— begin Entries supplied —

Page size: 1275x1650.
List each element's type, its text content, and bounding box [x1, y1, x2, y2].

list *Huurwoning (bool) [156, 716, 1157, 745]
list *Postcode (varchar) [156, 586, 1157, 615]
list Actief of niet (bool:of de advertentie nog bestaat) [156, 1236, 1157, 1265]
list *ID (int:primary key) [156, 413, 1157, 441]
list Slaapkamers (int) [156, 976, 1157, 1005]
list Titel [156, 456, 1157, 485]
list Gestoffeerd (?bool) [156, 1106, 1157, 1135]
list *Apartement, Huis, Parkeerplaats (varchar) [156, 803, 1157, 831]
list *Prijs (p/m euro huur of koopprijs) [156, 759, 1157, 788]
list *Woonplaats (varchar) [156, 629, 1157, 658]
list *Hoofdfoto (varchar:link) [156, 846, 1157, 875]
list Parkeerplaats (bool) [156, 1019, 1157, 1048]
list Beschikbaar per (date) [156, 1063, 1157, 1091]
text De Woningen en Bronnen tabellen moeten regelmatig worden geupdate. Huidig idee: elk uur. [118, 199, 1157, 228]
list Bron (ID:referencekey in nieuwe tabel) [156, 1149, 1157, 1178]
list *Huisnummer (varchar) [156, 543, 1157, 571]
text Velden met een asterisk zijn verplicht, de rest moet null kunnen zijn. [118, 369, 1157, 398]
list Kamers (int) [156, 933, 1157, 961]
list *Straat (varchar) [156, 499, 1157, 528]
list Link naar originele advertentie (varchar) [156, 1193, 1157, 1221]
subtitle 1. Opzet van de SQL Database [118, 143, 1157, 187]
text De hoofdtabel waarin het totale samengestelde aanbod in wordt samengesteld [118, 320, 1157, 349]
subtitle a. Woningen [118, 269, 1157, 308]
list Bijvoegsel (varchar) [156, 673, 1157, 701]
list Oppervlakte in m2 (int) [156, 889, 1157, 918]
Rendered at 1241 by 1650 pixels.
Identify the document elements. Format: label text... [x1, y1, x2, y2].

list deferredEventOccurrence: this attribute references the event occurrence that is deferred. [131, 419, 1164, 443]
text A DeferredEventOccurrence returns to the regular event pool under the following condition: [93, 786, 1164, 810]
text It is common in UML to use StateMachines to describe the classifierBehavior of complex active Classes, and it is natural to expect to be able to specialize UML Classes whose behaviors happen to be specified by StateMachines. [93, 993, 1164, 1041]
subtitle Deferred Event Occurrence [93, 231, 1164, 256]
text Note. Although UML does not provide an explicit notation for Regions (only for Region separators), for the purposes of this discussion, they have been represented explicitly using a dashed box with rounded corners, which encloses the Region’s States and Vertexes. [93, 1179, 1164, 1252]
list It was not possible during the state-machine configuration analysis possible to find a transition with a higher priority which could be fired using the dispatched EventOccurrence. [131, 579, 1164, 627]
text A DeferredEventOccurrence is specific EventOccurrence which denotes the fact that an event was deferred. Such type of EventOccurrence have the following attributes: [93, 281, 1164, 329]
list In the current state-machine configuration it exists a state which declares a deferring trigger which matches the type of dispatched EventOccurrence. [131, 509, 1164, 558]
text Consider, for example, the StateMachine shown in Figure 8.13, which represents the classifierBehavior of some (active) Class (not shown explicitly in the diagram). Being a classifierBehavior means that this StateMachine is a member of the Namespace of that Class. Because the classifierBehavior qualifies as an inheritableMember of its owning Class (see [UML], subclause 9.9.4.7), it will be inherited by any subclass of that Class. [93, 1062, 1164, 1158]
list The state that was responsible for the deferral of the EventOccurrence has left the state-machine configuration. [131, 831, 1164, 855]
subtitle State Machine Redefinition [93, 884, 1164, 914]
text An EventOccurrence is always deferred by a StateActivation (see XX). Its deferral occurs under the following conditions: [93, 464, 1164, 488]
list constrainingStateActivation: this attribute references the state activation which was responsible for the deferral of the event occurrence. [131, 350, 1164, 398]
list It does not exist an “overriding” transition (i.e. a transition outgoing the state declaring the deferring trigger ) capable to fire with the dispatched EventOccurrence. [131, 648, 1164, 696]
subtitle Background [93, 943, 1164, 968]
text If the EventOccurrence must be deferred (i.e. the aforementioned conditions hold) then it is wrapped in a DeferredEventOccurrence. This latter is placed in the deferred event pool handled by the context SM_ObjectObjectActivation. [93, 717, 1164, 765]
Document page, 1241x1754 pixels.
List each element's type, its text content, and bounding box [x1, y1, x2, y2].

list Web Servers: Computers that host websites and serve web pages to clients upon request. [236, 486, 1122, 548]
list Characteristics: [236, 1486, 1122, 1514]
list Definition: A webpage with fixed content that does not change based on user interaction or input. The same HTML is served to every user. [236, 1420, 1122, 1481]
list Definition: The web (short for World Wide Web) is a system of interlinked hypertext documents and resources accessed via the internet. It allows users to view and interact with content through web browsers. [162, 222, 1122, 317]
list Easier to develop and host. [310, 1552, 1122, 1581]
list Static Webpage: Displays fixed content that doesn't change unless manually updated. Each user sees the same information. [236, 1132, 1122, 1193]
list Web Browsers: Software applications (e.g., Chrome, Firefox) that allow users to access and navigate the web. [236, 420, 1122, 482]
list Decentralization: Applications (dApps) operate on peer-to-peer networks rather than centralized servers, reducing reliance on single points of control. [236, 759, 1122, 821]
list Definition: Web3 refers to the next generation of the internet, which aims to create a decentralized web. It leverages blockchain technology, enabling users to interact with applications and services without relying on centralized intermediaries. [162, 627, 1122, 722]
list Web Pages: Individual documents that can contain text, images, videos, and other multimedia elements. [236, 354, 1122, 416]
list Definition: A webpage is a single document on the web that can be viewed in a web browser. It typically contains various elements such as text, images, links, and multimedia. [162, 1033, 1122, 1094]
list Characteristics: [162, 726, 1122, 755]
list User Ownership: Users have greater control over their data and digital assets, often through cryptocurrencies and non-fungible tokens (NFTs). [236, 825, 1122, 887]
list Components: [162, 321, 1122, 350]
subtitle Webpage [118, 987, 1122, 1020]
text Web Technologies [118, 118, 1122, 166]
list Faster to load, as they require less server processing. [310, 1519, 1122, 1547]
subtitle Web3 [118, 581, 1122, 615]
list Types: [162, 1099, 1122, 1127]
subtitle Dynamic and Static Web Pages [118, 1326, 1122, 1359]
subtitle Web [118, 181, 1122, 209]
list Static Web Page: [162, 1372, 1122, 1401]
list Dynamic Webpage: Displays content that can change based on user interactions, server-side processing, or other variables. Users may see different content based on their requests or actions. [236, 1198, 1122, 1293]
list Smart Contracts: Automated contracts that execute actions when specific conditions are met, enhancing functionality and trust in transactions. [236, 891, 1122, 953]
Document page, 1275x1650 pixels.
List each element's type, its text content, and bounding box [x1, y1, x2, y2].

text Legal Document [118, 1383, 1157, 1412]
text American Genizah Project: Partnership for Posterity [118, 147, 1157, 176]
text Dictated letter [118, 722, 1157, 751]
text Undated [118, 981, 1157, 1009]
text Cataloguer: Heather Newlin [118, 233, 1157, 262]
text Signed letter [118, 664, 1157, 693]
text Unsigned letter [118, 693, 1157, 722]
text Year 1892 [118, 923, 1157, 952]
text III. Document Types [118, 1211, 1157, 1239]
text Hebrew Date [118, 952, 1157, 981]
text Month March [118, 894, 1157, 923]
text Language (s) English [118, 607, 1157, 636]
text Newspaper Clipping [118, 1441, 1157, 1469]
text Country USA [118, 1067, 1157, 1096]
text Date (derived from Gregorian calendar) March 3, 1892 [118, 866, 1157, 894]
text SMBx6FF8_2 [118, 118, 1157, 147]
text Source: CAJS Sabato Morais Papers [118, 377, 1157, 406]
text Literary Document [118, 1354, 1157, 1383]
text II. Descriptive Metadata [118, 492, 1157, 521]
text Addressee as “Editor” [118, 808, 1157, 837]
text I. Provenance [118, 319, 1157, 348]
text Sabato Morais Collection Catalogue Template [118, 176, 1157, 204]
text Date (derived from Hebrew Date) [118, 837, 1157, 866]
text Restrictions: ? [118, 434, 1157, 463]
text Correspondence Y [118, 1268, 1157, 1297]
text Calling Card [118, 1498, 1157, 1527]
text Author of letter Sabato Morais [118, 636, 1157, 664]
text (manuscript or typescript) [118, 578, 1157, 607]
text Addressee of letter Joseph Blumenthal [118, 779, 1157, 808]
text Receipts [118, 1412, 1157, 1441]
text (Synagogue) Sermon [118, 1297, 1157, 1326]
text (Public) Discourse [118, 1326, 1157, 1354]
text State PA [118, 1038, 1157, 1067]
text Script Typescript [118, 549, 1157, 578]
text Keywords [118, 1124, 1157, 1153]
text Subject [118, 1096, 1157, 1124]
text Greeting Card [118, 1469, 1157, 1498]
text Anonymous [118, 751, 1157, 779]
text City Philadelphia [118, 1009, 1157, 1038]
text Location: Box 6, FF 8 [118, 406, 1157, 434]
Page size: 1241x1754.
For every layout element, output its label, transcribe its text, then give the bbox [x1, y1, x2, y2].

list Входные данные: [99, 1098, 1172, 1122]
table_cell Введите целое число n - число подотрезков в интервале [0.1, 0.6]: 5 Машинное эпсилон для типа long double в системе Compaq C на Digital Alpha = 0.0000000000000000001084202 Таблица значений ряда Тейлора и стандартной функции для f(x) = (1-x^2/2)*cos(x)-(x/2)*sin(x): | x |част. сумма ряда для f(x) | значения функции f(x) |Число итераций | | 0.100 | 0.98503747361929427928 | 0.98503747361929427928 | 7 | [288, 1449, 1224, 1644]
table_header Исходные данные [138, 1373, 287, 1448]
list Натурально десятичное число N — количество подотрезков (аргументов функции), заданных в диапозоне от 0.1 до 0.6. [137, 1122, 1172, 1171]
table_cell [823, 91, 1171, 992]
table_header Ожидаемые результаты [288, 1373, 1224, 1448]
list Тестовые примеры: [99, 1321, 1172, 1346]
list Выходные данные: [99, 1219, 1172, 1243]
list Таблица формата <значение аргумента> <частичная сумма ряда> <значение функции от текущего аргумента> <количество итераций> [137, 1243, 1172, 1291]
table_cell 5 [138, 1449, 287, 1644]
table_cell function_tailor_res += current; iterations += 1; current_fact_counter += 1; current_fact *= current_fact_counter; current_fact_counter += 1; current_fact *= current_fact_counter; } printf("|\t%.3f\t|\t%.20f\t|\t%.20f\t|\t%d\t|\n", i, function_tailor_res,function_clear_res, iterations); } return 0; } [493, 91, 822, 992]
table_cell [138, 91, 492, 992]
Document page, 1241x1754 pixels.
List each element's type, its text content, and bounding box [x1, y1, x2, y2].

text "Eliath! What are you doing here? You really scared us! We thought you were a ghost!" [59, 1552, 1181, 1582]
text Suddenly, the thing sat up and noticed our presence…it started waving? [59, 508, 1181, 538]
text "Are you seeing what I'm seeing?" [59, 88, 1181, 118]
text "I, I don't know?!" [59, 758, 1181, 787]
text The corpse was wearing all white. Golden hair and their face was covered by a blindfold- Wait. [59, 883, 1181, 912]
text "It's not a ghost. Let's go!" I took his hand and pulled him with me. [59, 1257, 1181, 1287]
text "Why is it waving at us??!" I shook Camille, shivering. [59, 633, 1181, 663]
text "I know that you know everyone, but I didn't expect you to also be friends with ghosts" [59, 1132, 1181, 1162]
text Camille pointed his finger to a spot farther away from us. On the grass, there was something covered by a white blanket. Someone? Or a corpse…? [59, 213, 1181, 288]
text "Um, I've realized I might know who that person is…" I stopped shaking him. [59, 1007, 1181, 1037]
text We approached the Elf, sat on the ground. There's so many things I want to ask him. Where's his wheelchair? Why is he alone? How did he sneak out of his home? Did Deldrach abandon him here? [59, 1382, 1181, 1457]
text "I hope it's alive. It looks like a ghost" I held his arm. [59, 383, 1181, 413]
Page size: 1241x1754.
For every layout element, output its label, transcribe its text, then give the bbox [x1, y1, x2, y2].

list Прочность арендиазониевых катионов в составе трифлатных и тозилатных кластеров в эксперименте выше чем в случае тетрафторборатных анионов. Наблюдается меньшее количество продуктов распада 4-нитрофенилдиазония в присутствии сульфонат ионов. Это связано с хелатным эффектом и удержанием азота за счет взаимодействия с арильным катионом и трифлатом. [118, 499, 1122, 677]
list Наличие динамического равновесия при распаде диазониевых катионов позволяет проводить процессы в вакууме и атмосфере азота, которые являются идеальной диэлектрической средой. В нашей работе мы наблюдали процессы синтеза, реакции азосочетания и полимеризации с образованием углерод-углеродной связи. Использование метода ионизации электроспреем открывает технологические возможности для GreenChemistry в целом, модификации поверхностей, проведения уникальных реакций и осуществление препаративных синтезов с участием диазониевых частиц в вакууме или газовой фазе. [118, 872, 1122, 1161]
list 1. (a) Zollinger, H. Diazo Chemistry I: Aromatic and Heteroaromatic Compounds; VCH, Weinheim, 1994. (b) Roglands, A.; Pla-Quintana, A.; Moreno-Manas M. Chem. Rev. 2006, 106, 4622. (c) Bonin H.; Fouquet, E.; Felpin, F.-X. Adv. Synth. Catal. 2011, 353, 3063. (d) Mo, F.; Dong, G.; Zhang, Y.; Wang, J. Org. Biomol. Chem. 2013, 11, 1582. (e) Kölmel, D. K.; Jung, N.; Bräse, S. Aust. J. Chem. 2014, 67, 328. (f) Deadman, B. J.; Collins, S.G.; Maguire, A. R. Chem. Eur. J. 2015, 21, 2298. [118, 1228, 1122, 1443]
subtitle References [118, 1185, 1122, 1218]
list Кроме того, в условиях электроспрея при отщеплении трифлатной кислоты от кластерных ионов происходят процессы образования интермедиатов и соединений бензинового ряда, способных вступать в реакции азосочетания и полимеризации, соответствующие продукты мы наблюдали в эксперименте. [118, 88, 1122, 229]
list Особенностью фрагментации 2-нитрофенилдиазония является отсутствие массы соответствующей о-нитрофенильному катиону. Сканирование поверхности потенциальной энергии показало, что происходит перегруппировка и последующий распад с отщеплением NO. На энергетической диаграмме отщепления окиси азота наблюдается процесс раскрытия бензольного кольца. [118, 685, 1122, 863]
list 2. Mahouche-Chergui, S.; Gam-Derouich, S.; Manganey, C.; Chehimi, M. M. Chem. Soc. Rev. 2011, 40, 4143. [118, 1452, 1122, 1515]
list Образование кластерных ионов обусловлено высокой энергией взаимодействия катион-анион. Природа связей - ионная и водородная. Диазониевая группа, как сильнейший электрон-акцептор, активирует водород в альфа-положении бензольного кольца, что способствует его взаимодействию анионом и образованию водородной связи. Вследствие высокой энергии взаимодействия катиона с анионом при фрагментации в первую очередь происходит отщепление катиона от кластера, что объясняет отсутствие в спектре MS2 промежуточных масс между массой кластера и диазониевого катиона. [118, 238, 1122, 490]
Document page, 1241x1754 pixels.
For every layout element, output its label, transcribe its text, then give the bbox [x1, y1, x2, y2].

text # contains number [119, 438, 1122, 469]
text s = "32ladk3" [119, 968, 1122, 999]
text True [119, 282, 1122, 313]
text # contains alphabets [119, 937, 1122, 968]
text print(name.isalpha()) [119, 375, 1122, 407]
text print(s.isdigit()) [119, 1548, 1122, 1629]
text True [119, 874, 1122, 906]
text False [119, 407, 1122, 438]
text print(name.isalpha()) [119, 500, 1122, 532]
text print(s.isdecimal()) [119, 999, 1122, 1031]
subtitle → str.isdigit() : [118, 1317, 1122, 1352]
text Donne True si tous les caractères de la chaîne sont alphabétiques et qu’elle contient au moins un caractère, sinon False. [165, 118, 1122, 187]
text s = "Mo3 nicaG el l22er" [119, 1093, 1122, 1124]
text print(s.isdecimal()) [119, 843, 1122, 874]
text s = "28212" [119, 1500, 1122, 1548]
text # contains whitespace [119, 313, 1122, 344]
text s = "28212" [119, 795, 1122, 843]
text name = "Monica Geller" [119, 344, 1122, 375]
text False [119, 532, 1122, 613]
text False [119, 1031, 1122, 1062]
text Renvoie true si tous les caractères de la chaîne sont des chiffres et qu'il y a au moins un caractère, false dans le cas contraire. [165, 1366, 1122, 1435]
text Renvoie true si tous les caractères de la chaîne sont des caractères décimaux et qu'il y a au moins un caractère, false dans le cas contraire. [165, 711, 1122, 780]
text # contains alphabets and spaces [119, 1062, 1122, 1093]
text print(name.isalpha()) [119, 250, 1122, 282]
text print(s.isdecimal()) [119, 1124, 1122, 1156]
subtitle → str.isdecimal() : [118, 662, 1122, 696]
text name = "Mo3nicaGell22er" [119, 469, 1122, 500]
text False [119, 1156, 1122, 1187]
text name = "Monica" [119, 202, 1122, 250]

— end Entries supplied —

> [Required task]
Reproduce verbatim the lines that start at the one containing "text # contains number [119, 438, 1122, 469]" and end with the one containing "1093, 1122, 1124]", both included.

> [Task response]
text # contains number [119, 438, 1122, 469]
text s = "32ladk3" [119, 968, 1122, 999]
text True [119, 282, 1122, 313]
text # contains alphabets [119, 937, 1122, 968]
text print(name.isalpha()) [119, 375, 1122, 407]
text print(s.isdigit()) [119, 1548, 1122, 1629]
text True [119, 874, 1122, 906]
text False [119, 407, 1122, 438]
text print(name.isalpha()) [119, 500, 1122, 532]
text print(s.isdecimal()) [119, 999, 1122, 1031]
subtitle → str.isdigit() : [118, 1317, 1122, 1352]
text Donne True si tous les caractères de la chaîne sont alphabétiques et qu’elle contient au moins un caractère, sinon False. [165, 118, 1122, 187]
text s = "Mo3 nicaG el l22er" [119, 1093, 1122, 1124]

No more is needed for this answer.